Document structure recognition data:
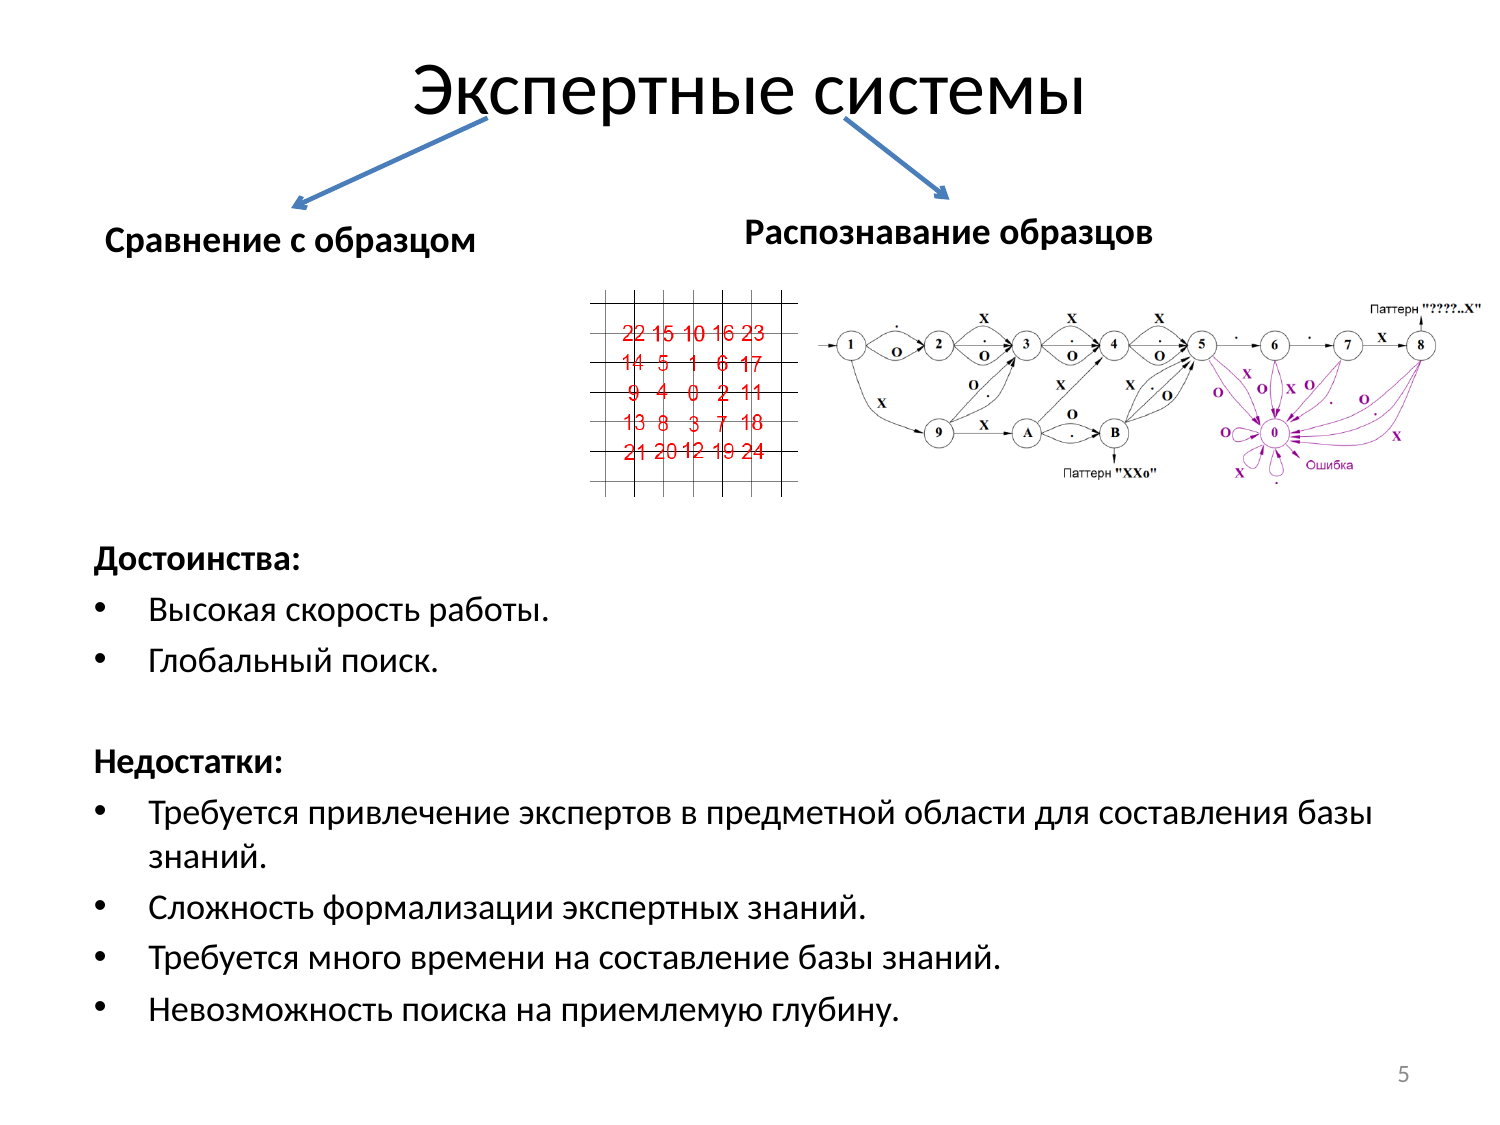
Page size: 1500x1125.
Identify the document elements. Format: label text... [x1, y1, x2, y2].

text_box Сравнение с образцом [90, 208, 492, 268]
picture [590, 290, 798, 497]
slide_number 5 [1074, 1042, 1425, 1103]
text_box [290, 117, 488, 209]
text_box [844, 117, 950, 200]
text_box Распознавание образцов [729, 199, 1170, 260]
picture [817, 302, 1483, 484]
text_box Достоинства: Высокая скорость работы. Глобальный поиск. Недостатки: Требуется привлечение экспертов в предметной области для составления базы знаний. Сложность формализации экспертных знаний. Требуется много времени на составление базы знаний. Невозможность поиска на приемлемую глубину. [78, 526, 1402, 1039]
title Экспертные системы [318, 30, 1182, 137]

--- TO-DO ITEM ---
All of the entries above should be duplicated exactly, except for the pictures.

--- RESPONSE BELOW ---
Page size: 1500x1125.
Identify the document elements. Format: label text... [x1, y1, x2, y2].

text_box Сравнение с образцом [90, 208, 492, 268]
picture [590, 290, 798, 497]
slide_number 5 [1074, 1042, 1425, 1103]
text_box [290, 117, 488, 209]
text_box [844, 117, 950, 200]
text_box Распознавание образцов [729, 199, 1170, 260]
picture [817, 302, 1483, 484]
text_box Достоинства: Высокая скорость работы. Глобальный поиск. Недостатки: Требуется привлечение экспертов в предметной области для составления базы знаний. Сложность формализации экспертных знаний. Требуется много времени на составление базы знаний. Невозможность поиска на приемлемую глубину. [78, 526, 1402, 1039]
title Экспертные системы [318, 30, 1182, 137]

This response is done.